Years ago, I taught Parshah. One of my dreads was that a girl would enter the classroom with one of her parents just as I was explaining the narrative of the sacrifice of the red heifer. How could I possibly explain a ritual that is rooted in G-d's wisdom, and not our intellectual perception of His wisdom? Then something happened that changed my perspective. I went on one of Jeff Seidel's tours of the Moslem Quarter. The actual reason that I went , was that one of my sons was studying at Rav ZIlberman's yeshiva in that area, and I wanted to see it (at least partially to relieve my mixture of curiosity and anxiety). He was at an age (15) where you just don't take your mother to see your yeshiva. In fact, at that age you are supposed to act as though you somehow arrived on the planet via spontaneous generation. Parents are embarrassing. Since I didn't want him to die of humiliation, going on the tour seemed like a great idea. I saw the yeshiva and many other Jewish sites. Unfortunately, from a kiruv perspective, the tour was a flop. The only participants that Jeff had that day was several non-Jews and me. When it ended, one of the non-Jews asked if the next stop was the Temple Mount. Jeff said "no". The tourist asked why. Jeff replied, "Because you need a red heifer". I waited with baited breath to hear the skeptical retort that didn't come. There were also no questions; it was though the answer was the most normal thing in the world. Of course, you have to offer a red heifer! It was only then that I grasped that no one had any idea of what he was talking about ("Frank, what's a heifer?) However, no one was brave enough to ask. I asked Mr. Siedel if this ever happened before. "All the time" was his response.

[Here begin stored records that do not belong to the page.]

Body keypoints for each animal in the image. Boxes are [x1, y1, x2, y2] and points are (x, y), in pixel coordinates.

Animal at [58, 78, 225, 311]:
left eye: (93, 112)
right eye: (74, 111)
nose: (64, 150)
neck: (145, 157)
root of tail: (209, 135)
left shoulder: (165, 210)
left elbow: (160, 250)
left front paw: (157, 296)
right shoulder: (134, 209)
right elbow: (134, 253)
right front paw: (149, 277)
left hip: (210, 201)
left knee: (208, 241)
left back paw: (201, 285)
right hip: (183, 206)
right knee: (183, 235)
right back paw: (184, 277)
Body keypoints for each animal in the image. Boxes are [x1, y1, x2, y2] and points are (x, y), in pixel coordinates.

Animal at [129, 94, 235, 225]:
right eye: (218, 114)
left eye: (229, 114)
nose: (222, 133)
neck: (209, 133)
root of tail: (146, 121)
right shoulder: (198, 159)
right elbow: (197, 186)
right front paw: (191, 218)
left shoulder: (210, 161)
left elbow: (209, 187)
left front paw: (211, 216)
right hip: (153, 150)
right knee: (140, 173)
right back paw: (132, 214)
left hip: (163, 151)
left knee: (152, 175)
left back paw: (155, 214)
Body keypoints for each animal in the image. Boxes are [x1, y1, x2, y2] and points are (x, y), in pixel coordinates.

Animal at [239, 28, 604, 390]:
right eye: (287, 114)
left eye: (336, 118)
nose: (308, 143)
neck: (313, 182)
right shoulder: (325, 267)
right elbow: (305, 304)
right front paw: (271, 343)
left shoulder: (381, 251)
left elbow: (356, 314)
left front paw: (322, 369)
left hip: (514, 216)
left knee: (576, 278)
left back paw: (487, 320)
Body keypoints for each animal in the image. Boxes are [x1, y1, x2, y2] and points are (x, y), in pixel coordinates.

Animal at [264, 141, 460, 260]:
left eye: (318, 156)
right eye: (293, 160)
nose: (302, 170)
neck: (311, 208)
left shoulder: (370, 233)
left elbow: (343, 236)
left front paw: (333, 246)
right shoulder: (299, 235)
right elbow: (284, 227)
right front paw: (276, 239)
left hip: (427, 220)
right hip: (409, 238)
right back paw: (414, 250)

We don't always understand everything, and the truth is that this is part of the plan.
Even the commandments that seem to fit into your paradigm of logic, such as "don't murder", are in the end are sourced in Divine wisdom and not really within your grasp. After all, it isn't easy to pin down what exactly makes human life sacred. One of the most beautiful and profound moments in my life was when I visited Avigail Rechnitz (and although in honestly the SEM Rabbi Kass and I will be opening G-d, willing in September is named after Avigail the prophetess, I think of the other Avigail surprisingly frequently considering that I only met her twice). She was gravely ill, and throughout our conversation, her main concern was the spiritual imprint she would leave on her family. She never made mention of her own suffering, or of the unfinished business she left behind). She understood the sacred nature of every moment. If she were asked what exactly makes life valuable, she no doubt would have used religious vocabulary because not only was she religious, but also because no other vocabulary really works when you talk about the value of human life. Once you accept that G-d created a world of infinite wonder, and that even nature, which can be observed and which has definable patterns, is ultimately far beyond human grasp, you can relate to His decrees.
The sacrifice of the red heifer (which is a fancy word for cow) is related to the laws concerning ritual impurity. The most severe level of impurity is death, since it causes a complete separation between the soul and the body. The soul, which is the source of every possible aspect of life that lasts forever and has eternal meaning goes on to the next station of its journey leaving the body behind like a discarded garment. The famous mystic work Reishis Chochma tells you that even this has purpose-the fate of the body and its disintegration makes you humble. Nothing destroys your inner balance more than prideful self-absorption; and for that reason being humbled is a profound atonement. From this angle, death "works" both for the soul and for the body by bringing about tikkun (rectification)
Once you know this, you might think that you become grim and pessimistic. No! It makes you look at your day differently. You can find your "red cow" every day when you try to use the myriad mini deaths you suffer to humble yourself. Someone cut ahead of you on line. Your mom treifed the kitchen again. Two busses passed by and they were only half-full. Worst of all, you go shopping and realize that you are I deep denial about what your size really is…You can come to grips with the fact that you aren't meant to rule the world, or you can fight a losing battle to maintain your sovereignty….
Keeping Shabbos changes everything. When you keep Shabbos mindfully, giving up your sovereignty is not so hard. The good food, ambience and time out gives you inner peace and a certain sort of tranquility if you let it. When you do, letting go of your need to rule the world is easier on not only Shabbos, but also all throughout the week.
PS the proper spelling of Maya's name is Clausen. Not as written last week.